# Hog pen?



## GrunterHunter (Feb 23, 2008)

Would like to build a hog pen but I don't where to start.  Can you give me some ideas on size and materials needed.  It will give me and my sons something to build together.

Thanks,

GH and company


----------



## bull0ne (Feb 23, 2008)

You looking to hold domesticated or wild hogs?


----------



## GrunterHunter (Feb 23, 2008)

*Wild*

Wild ones.  Got a quote for a 128X80 pen for $2871.00  but he hasn't told what it will be made of or how high it will be.  I have always love to hunt hogs and I though I would raise a few.  I just want to do it right and not get screwed.


----------



## bull0ne (Feb 23, 2008)

I'd start out small if it were me...........most folks fare better with several smaller pens vs. one big pen. 

The first requirement is a shaded place and you will have to keep water going in it for the summer months.

I recommend cow panels with the corners covered with something to prevent climb outs. You will also need a couple feet of panel as a border around the edge at the bottom, to prevent them from rooting out.

I would use wood posts anywhere two panels join together but you can get by with metal T-posts in the gaps.

When you get ready to build on you can use one existing side as a starting point but you will need it ''blinded'' with something like particle board so the hogs can't see each other and want to fight through the fence.

That's a few of the things I've seen work..............


----------



## GrunterHunter (Feb 23, 2008)

*Smaller pen?*

Why would you want other small pens vs. a large one?  What if I keep on Large boar and about 5 sows???  would the other sows and the boar kill the pigglets?


----------



## caught (Feb 23, 2008)

seems like you asked this last year?


----------



## GrunterHunter (Feb 23, 2008)

*Little Help!!!*

I was asking for help around this time but I got little input so I put a hold on things.  But as luck would have it I am getting a mature boar hog around 250 lbs. for free named Jr. however I've got to act fast or he is going to be put to rest.  Currently I'm feeding him but his owner is a little hot headed.  I need all the input/help I can get before I start next week on my pen.  It will be built right or wrong this time for Jr.'s sake!!!


----------



## ejs1980 (Feb 23, 2008)

If your in a hurrybuild a round pen fron horse panel take four and they'll bend to make a circle. They are 16 foot long and sale for 50 each at tractor supply. Then go ahead and build your big pen later. When you have a sow about to drop you can put her in it and won't have to worry about the piglets.


----------



## bull0ne (Feb 23, 2008)

GrunterHunter said:


> Why would you want other small pens vs. a large one?  What if I keep on Large boar and about 5 sows???  would the other sows and the boar kill the pigglets?

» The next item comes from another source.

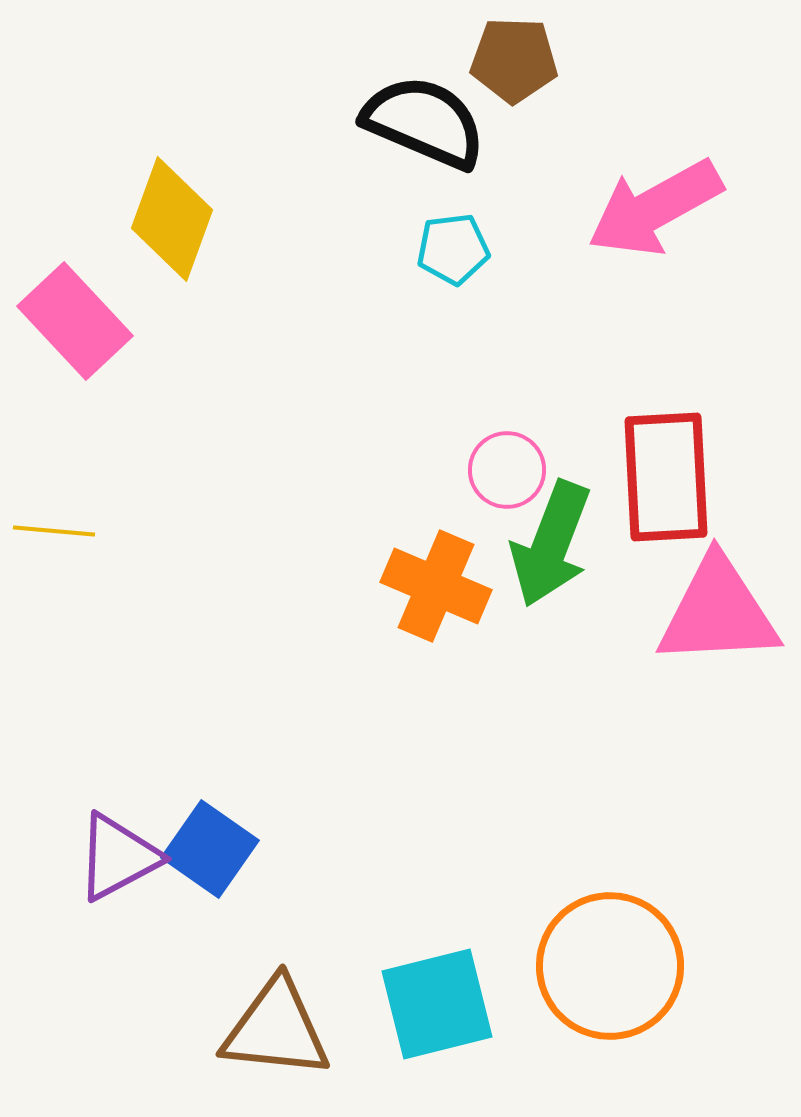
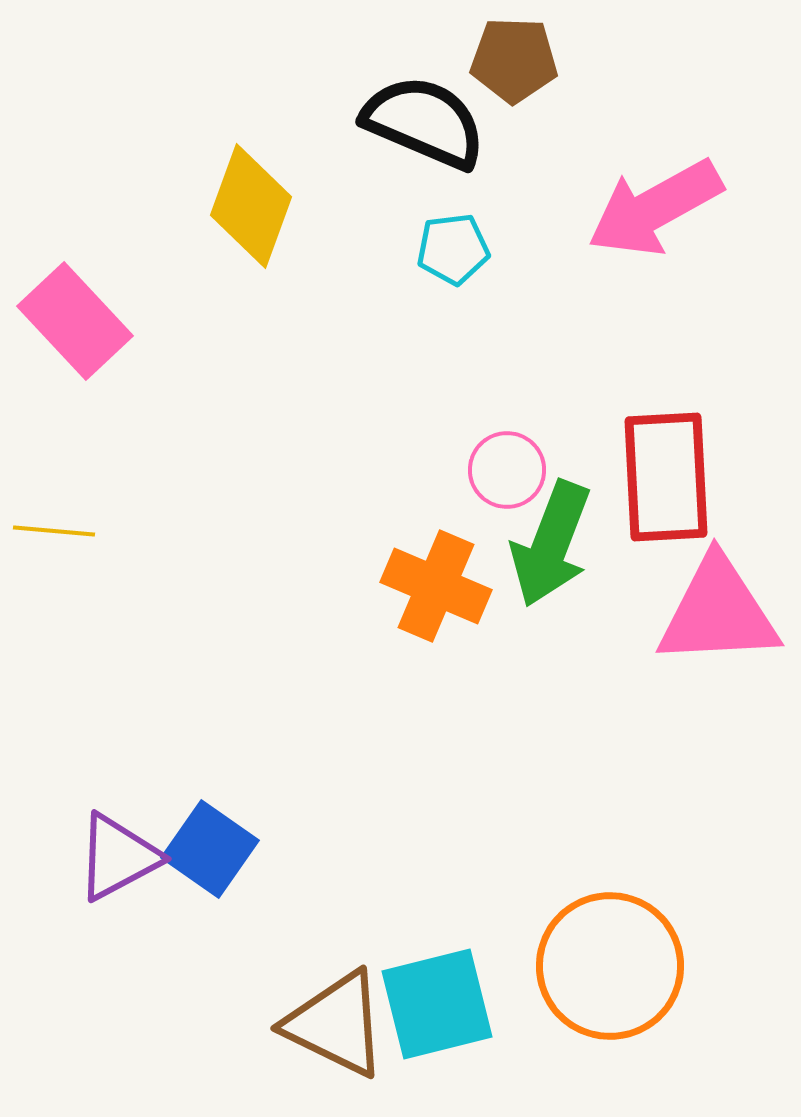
yellow diamond: moved 79 px right, 13 px up
brown triangle: moved 60 px right, 5 px up; rotated 20 degrees clockwise
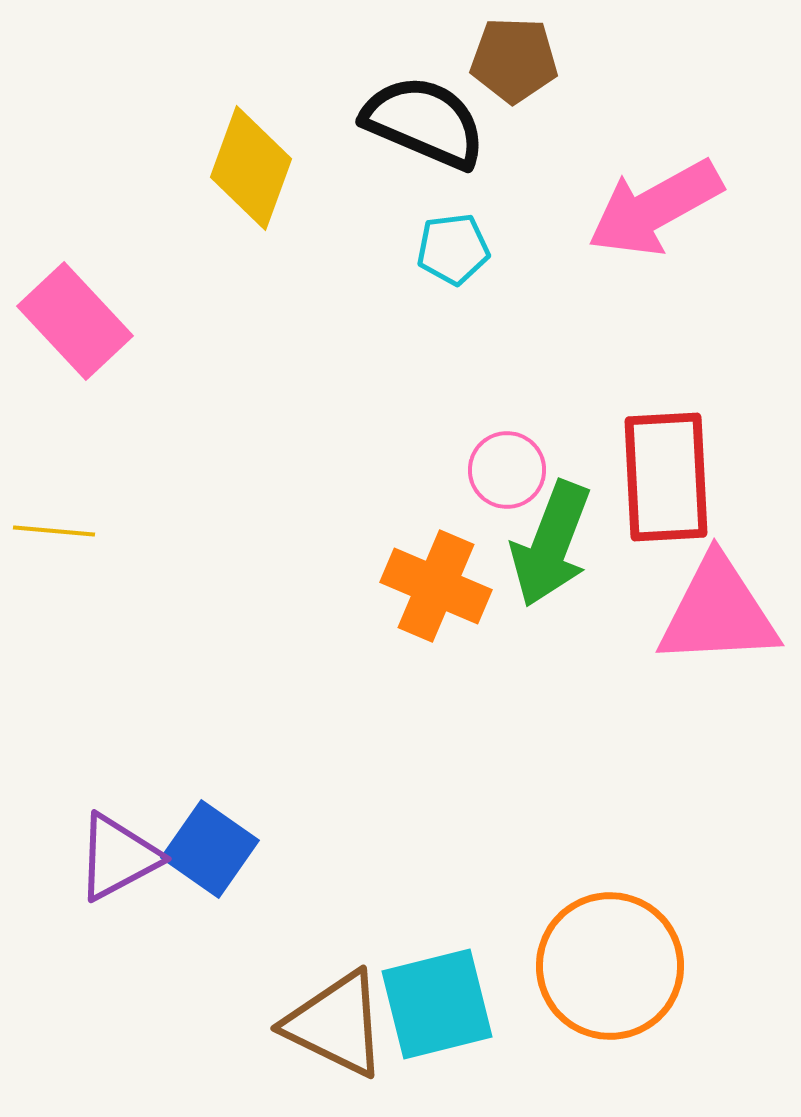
yellow diamond: moved 38 px up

Yes...........I would seperate em unless it's time to breed em.


----------



## GrunterHunter (Feb 23, 2008)

*Design?*

So how should I design this pen, like a dog pen?  Pens with seperate compartments for sows and a large lot for breeding?  Can someone point me to a diagram or drawing on how it needs to be set up?


----------



## kornbread (Feb 23, 2008)

ill send pics of mine in the morning


----------



## GrunterHunter (Feb 23, 2008)

Thanks Kornbread!!!


----------



## bladerunner55 (Feb 24, 2008)

will you be baying them with dogs?


----------



## GrunterHunter (Feb 24, 2008)

Right now I am trying to get their numbers up around here.  Then I'll let the dogs come in.  But I've got to get this pen built this week!  Need some input on how to lay this thing out.  In other words right now Macon Bacon!!!


----------